Rugby commentator Bill McLaren counts himself lucky to have had not just one career that he loved, but two. After a weekend away covering a rugby union international, on a Monday morning he would return to his day job - as a PE teacher back home in the Scottish borders.

He recalls once turning down a tempting offer from the BBC. “They wanted me to do athletics in the summer and rugby in the winter and I would be on the staff - it was very, very attractive indeed,” he says.

“But, to be honest, I took one look at the traffic in London and set that beside the fact that I just so enjoyed teaching, that it never occurred to me to go. I had the best of both worlds. And I could finish my teaching at four o’clock and be on the golf course at five past.”

Bill McLaren retired from schools in 1987. Now 78, he has recently announced his retirement from commentary with the BBC after 50 years service. His final international will be Wales v Scotland on April 6.

His distinctive style has made him for many the “voice of rugby”. But he is also a very private man - he has always preferred the quiet life in his native Hawick in Scotland.

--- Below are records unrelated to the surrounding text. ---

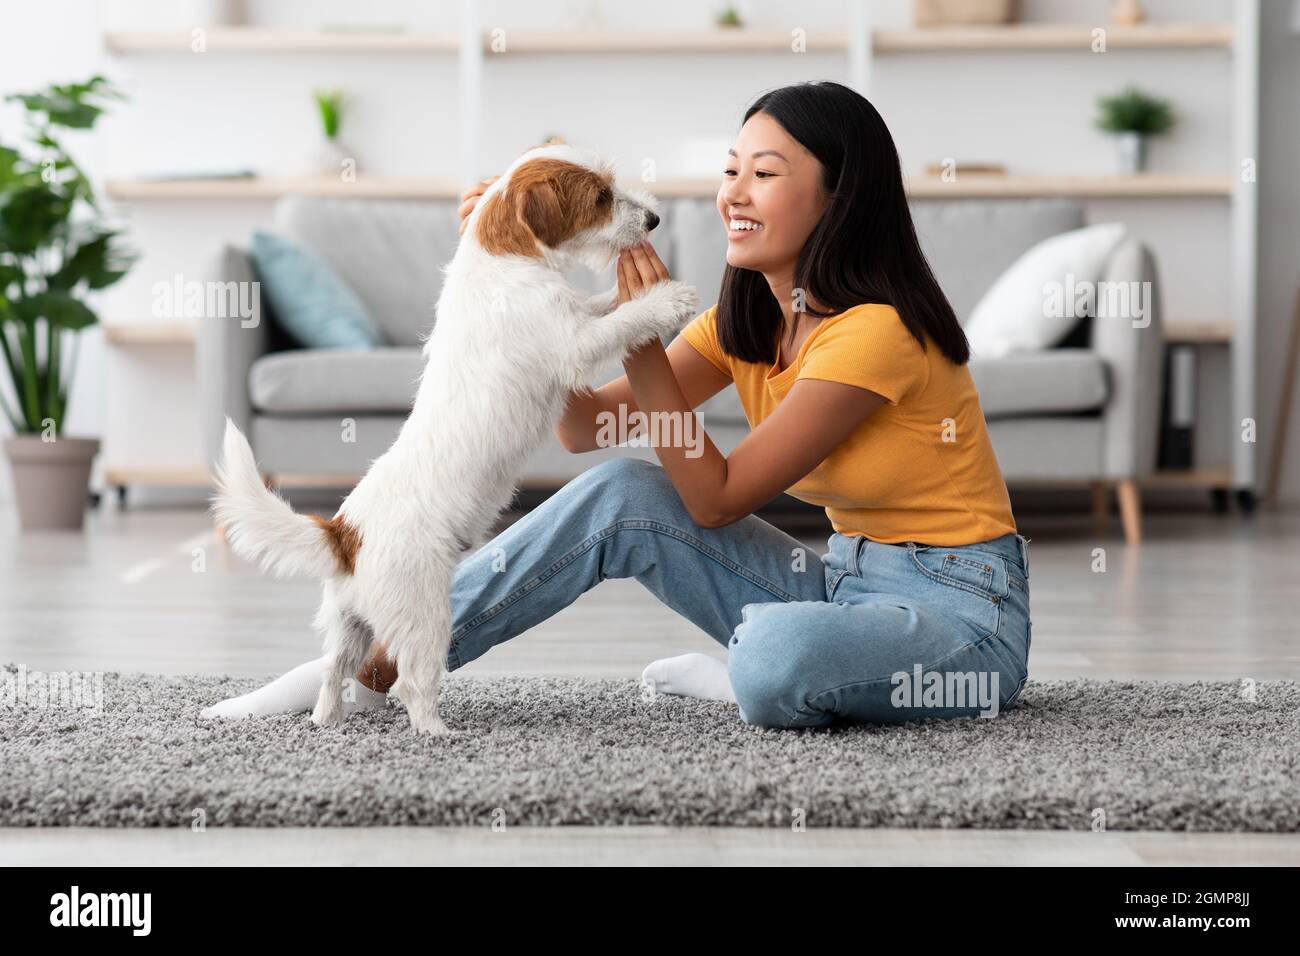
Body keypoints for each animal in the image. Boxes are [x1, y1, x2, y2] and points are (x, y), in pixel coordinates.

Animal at [210, 143, 702, 738]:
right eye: (602, 197)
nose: (654, 219)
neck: (504, 257)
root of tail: (345, 532)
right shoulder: (574, 344)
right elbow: (622, 321)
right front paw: (667, 299)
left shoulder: (574, 313)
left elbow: (601, 302)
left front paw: (629, 288)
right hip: (425, 616)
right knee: (410, 684)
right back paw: (439, 733)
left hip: (349, 623)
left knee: (333, 672)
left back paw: (327, 722)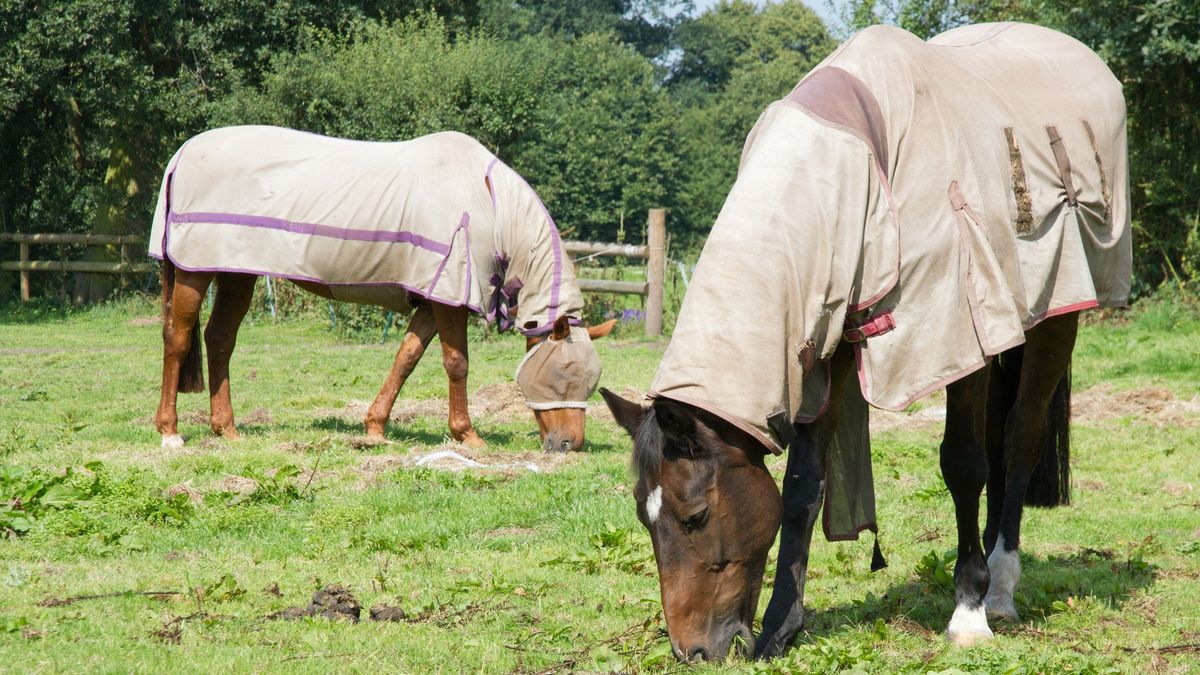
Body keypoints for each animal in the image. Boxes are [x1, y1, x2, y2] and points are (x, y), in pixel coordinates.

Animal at [148, 126, 614, 451]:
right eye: (563, 371)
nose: (571, 445)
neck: (489, 205)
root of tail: (183, 154)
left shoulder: (430, 301)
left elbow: (405, 358)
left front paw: (374, 428)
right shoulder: (449, 300)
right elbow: (456, 364)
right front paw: (467, 435)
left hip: (236, 273)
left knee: (219, 339)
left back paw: (226, 429)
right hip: (194, 273)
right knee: (179, 338)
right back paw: (170, 432)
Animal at [609, 22, 1132, 662]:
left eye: (695, 516)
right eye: (644, 517)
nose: (694, 651)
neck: (849, 178)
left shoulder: (957, 338)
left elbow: (964, 464)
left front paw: (968, 611)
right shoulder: (819, 349)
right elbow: (801, 490)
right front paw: (782, 626)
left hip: (1055, 317)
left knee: (1020, 439)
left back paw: (1000, 586)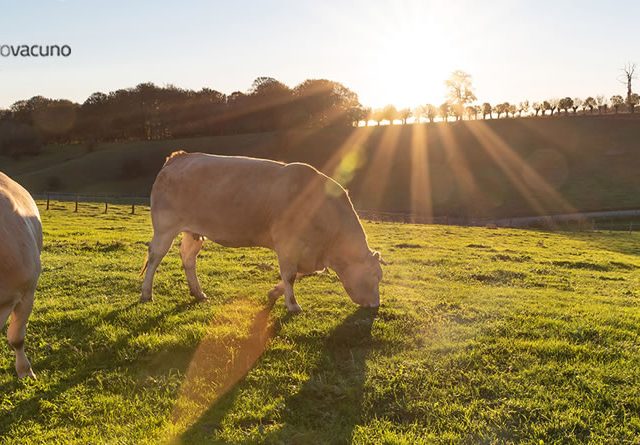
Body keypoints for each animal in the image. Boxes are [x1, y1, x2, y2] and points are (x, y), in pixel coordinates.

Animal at [140, 151, 382, 310]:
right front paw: (293, 305)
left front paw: (274, 293)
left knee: (188, 257)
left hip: (193, 231)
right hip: (164, 228)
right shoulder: (287, 243)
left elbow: (298, 274)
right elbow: (290, 275)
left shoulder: (305, 252)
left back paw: (198, 292)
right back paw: (146, 293)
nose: (375, 305)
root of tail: (180, 157)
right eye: (374, 275)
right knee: (154, 257)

McLaren qualified as a PE teacher at Aberdeen University just after the Second World War. “I’d always wanted to be a teacher of physical education, partly because of Jimmy Rae, my own physical education teacher at Hawick High School. I thought the world of him. And, curiously enough, I played alongside him in Hawick First XV, pupil and teacher, so there was a kind of relationship there.”

Running two careers in tandem began with reporting matches for his local newspaper. He started commentary first on BBC radio, then on television. His first international was Scotland v Wales in 1953. But he was always intent on continuing with teaching.

As a peripatetic PE teacher, he coached youngsters from primary age until they finished at Hawick High School. He’s seen some of his former pupils go on to play for Scotland.

Teaching and rugby commentary often went hand-in-hand. “I could come back from say doing England v Wales on the Monday and, with a group of 80 schoolboys in front of me, I could say ‘Well boys, I saw the England lock doing it this way’.

“And if you mentioned players like Gerald Davies or Gareth Edwards, immediately you had their attention because being in a rugby town they knew about those people. It helped my coaching and teaching tremendously.”

He regarded himself as a strict teacher and laments that today’s schools have less discipline. But he still regards teaching as a great profession. “I don’t think there’s much else in life that can be as rewarding as that.

“If you’re lucky and your own teaching system is a good one, if you’ve got a disciplined environment and you get youngsters to respond, it’s a wonderful feeling.”